The U.S. FDA has approved KERENDIA® (finerenone), a non-steroidal mineralocorticoid receptor antagonist (nsMRA), for treating adults with heart failure (HF) and left ventricular ejection fraction (LVEF) ≥40%. This approval follows a Priority Review and is based on findings from the Phase III FINEARTS-HF trial. The new indication allows KERENDIA to be used for reducing cardiovascular (CV) death, hospitalization for heart failure, and urgent heart failure visits in patients with mildly reduced (HFmrEF) or preserved ejection fraction (HFpEF).

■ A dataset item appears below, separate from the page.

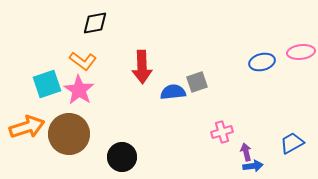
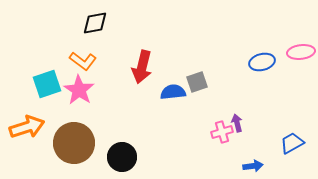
red arrow: rotated 16 degrees clockwise
brown circle: moved 5 px right, 9 px down
purple arrow: moved 9 px left, 29 px up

The FINEARTS-HF trial enrolled over 6,000 symptomatic heart failure patients (NYHA class II–IV) with LVEF ≥40%, randomized to receive finerenone or placebo. Over a follow-up of up to 42 months, finerenone showed a 16% relative risk reduction in the composite primary endpoint of CV death or total HF events compared to placebo (RR 0.84, 95% CI: 0.74–0.95; p=0.007). Heart failure hospitalizations were also reduced by 18%, although reduction in CV death (7%) was not statistically significant.

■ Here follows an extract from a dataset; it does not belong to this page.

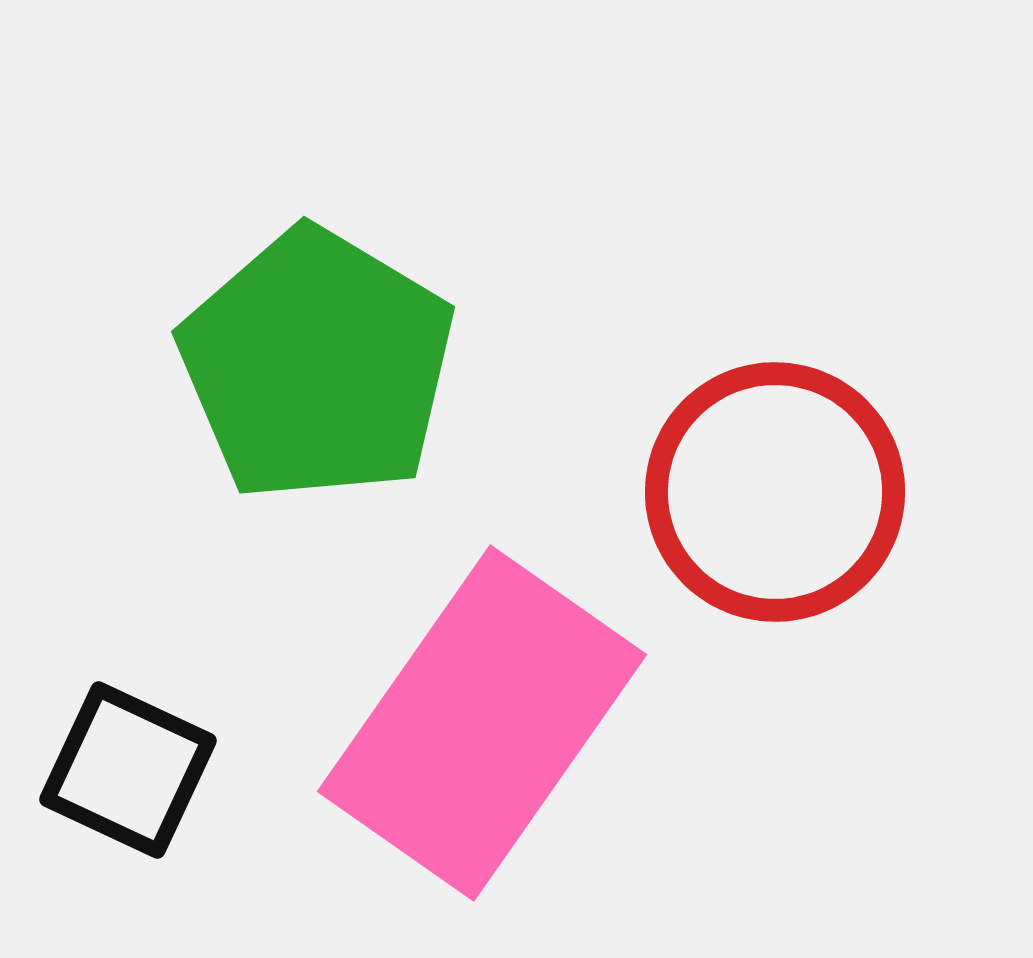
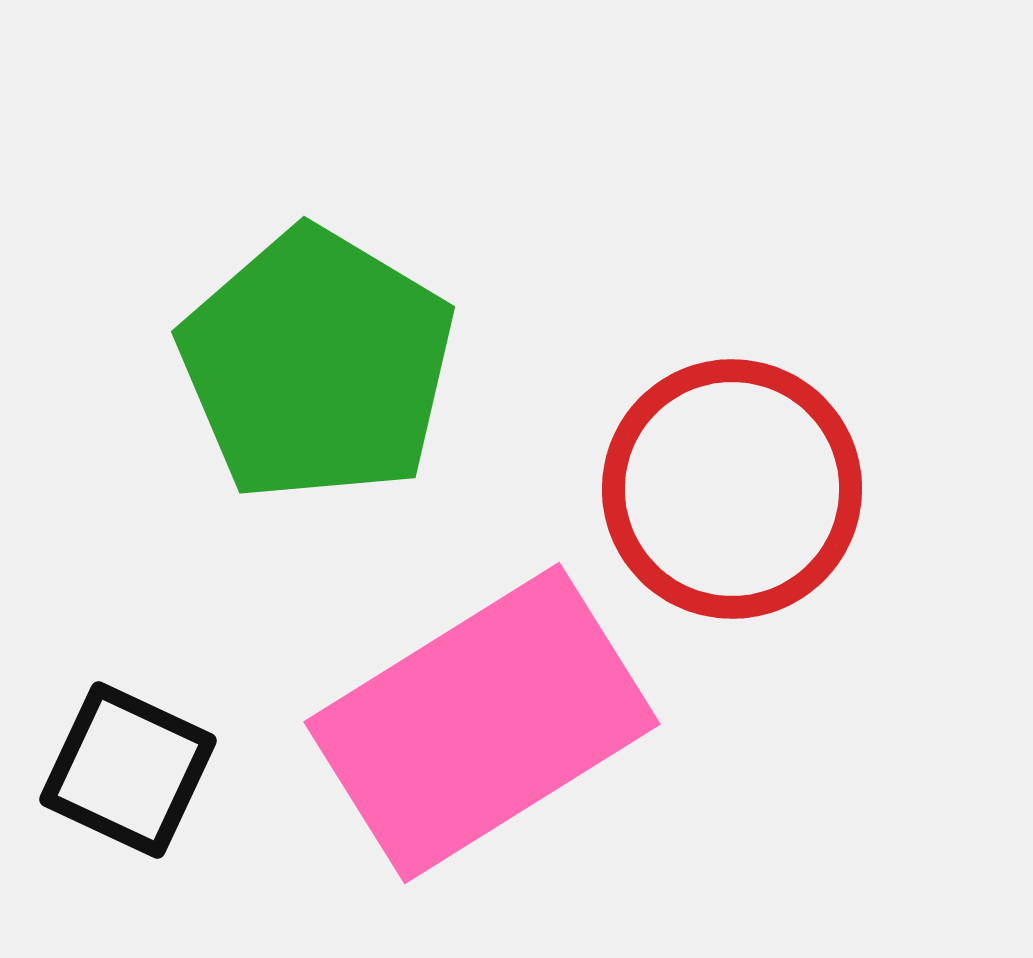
red circle: moved 43 px left, 3 px up
pink rectangle: rotated 23 degrees clockwise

The safety profile of KERENDIA remained consistent with earlier trials, with the most common adverse effects including hyperkalemia (9.7% vs 4.2% with placebo), hypotension (7.6% vs 4.7%), and hyponatremia (1.9% vs 0.9%). Events of worsening renal function occurred more often in the treatment group (18% vs 12%).
KERENDIA’s expanded role marks a pivotal shift in HFpEF management, positioning it as a second therapeutic pillar alongside SGLT2 inhibitors. Experts, including Dr. Scott Solomon and Dr. Marat Fudim, emphasized its potential due to better tolerability compared to steroidal MRAs and its efficacy across diverse HF patient subgroups.
This approval is part of Bayer’s larger MOONRAKER program, which includes more than 15,000 patients across four ongoing Phase III trials aimed at evaluating finerenone in varying HF conditions. Since 2021, KERENDIA has been approved for reducing cardiovascular and renal risks in adults with CKD associated with type 2 diabetes.
Now, with this expanded label, KERENDIA addresses an estimated 3.7 million U.S. adults with HF and LVEF ≥40%, providing an evidence-based option to reduce the high risk of hospitalizations and mortality in this underserved patient population. Detailed FINEARTS-HF results were also published in the New England Journal of Medicine.